Material supplied:
*** Begin section ***
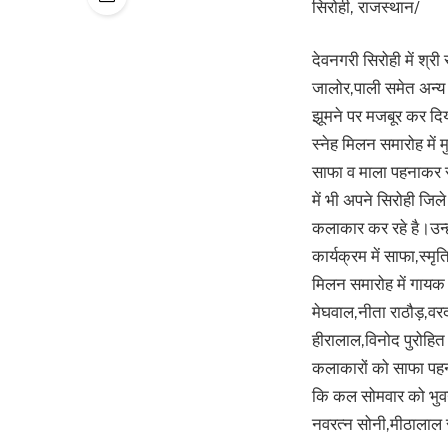
सिरोही, राजस्थान/
देवनगरी सिरोही में श्र
जालोर,पाली समेत अन्य
झूमने पर मजबूर कर दिय
स्नेह मिलन समारोह में
साफा व माला पहनाकर स्
में भी अपने सिरोही जिल
कलाकार कर रहे है।उन्हो
कार्यक्रम में साफा,स्
मिलन समारोह में गायक
मेघवाल,नीता राठौड़,वर
हीरालाल,विनोद पुरोहित
कलाकारों को साफा पहन
कि कल सोमवार को भुवने
नवरत्न सोनी,मीठालाल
*** End section ***
Task description:
Reproduce every line of text in the listing above without changing a single character, and leave the picture out.

Exercise output:
सिरोही, राजस्थान/
देवनगरी सिरोही में श्र
जालोर,पाली समेत अन्य
झूमने पर मजबूर कर दिय
स्नेह मिलन समारोह में
साफा व माला पहनाकर स्
में भी अपने सिरोही जिल
कलाकार कर रहे है।उन्हो
कार्यक्रम में साफा,स्
मिलन समारोह में गायक
मेघवाल,नीता राठौड़,वर
हीरालाल,विनोद पुरोहित
कलाकारों को साफा पहन
कि कल सोमवार को भुवने
नवरत्न सोनी,मीठालाल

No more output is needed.